J’en profite pour envoyer un message à mes enfants car je sais que qu’il y en a qui me lisent quelques fois :
Si je ne vous montre pas beaucoup que je vous aime, c’est parce que j’ai oublié comment. Il y a quelque chose de brisé en moi et je ne sais plus comment faire. J’aimerais trouver les mots ou les actes pour réparer ce que j’ai pu faire mais je ne sais plus comment. Malgré tout ça je sais que vous savez que je vous aime car je l’ai tant dit. Ne l’oubliez pas.
C’est peut-être cette peur d’encore faire quelque chose qui ne ferait qu’empirer la situation qui fait que je ne sais pas trop comment m’y prendre.
Ajout : J’ai publié ce billet hier et beaucoup de gens m’ont écrit pour me dire à quel point ça les avait touchés. Je dois dire que ça me fait du bien quand les gens m’écrivent ce genre de choses. C’était une des raisons pour ce blog : que les gens comprennent que la prison ce n’est pas qu’être enfermé et ça ne termine pas dès qu’on traverse la clôture.

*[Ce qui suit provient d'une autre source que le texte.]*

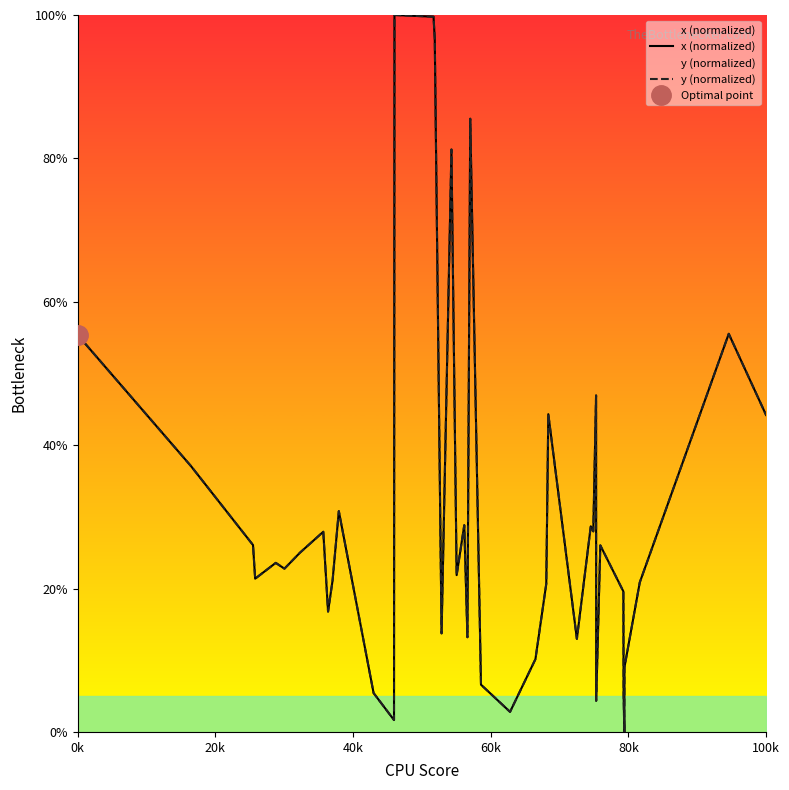

What is the maximum value shown in the chart?

100.0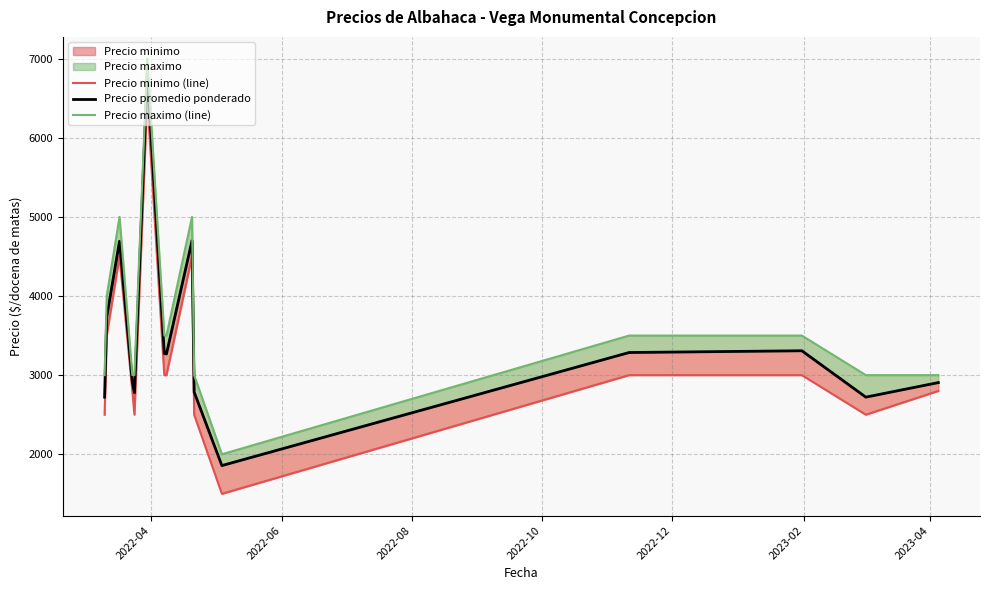

True or false: Precio maximo (line) and Precio minimo (line) cross at least once.

False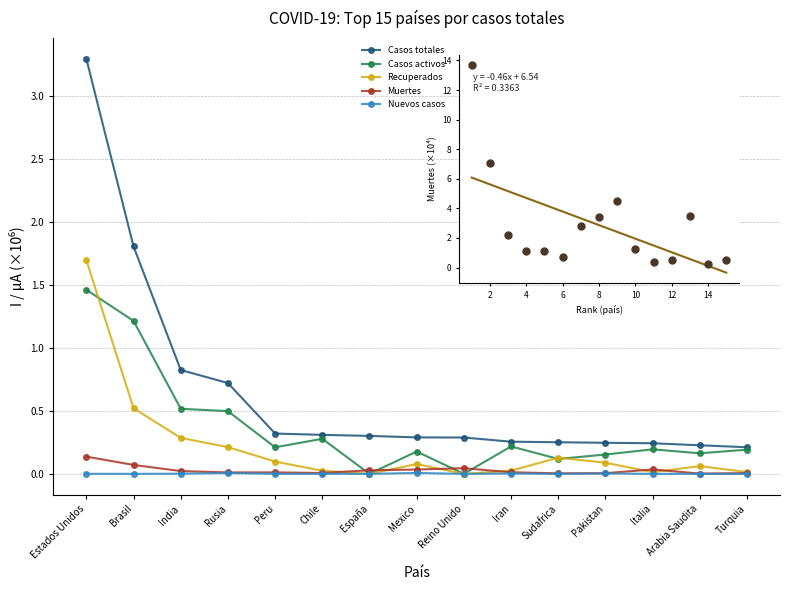

At how many categories does at least one series exceed 8?

1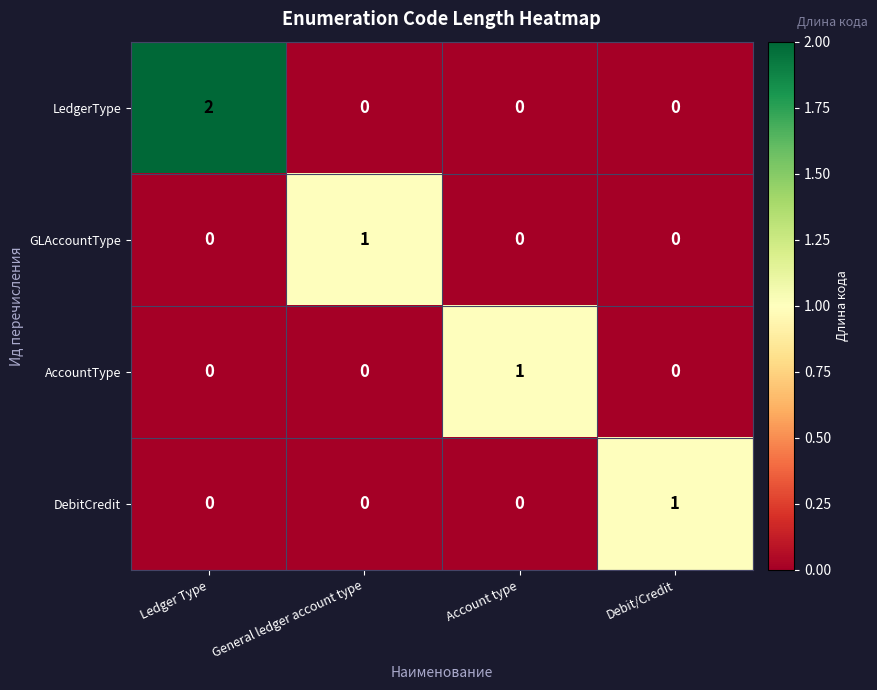

What is the difference between the highest and lowest values at Ledger Type?

2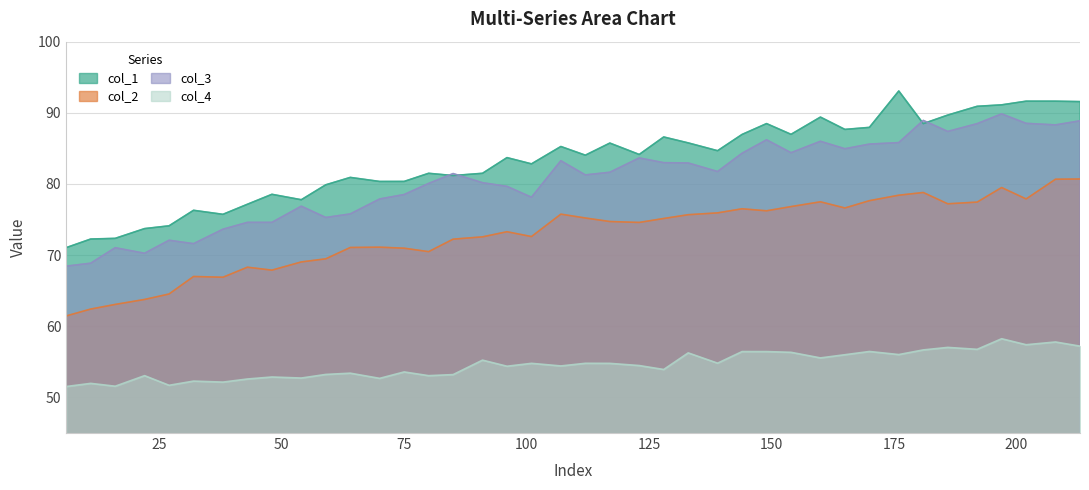

The col_3 series shows 34.0 at 27. True or false?

False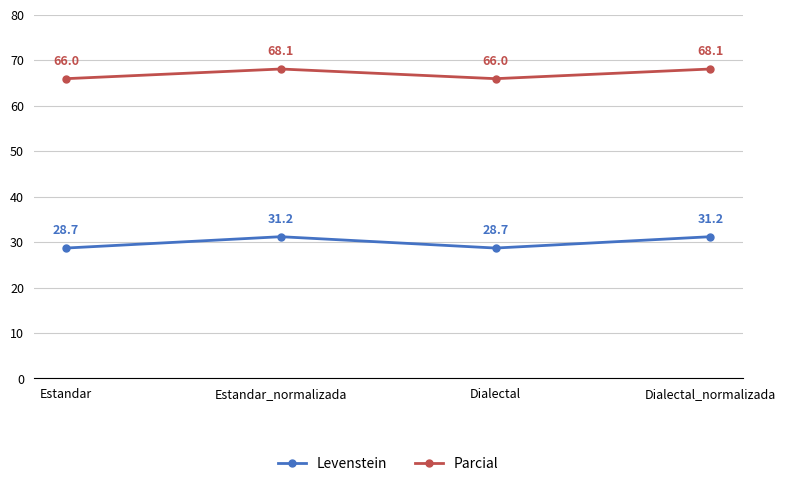

Rank the series at Estandar from lowest to highest value.

Levenstein, Parcial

Ajout 2 (2025) : Je m’aperçois que j’aime trop ma solitude. J’ai été des années à en rêver. Je fais de gros efforts pour sortir de chez moi ou accepter les invitations. Ce n’est pas bon pour la santé mentale et physique d’être solitaire. Mais je suis si bien chez moi, je n’ai pas à faire de concessions ou endurer quelqu’un à côté de moi. Je n’ai pas à me mettre des bouchons dans les oreilles toute la journée. C’est quand même spécial de se souvenir d’avoir été assis sur des sièges en metal assez longtemps pour saigner des fesses. Juste voir un fauteuil à l’écran me faisait rêver. C’est bizarre comme ce sentiment d’être privilégié parce que je suis seul est resté.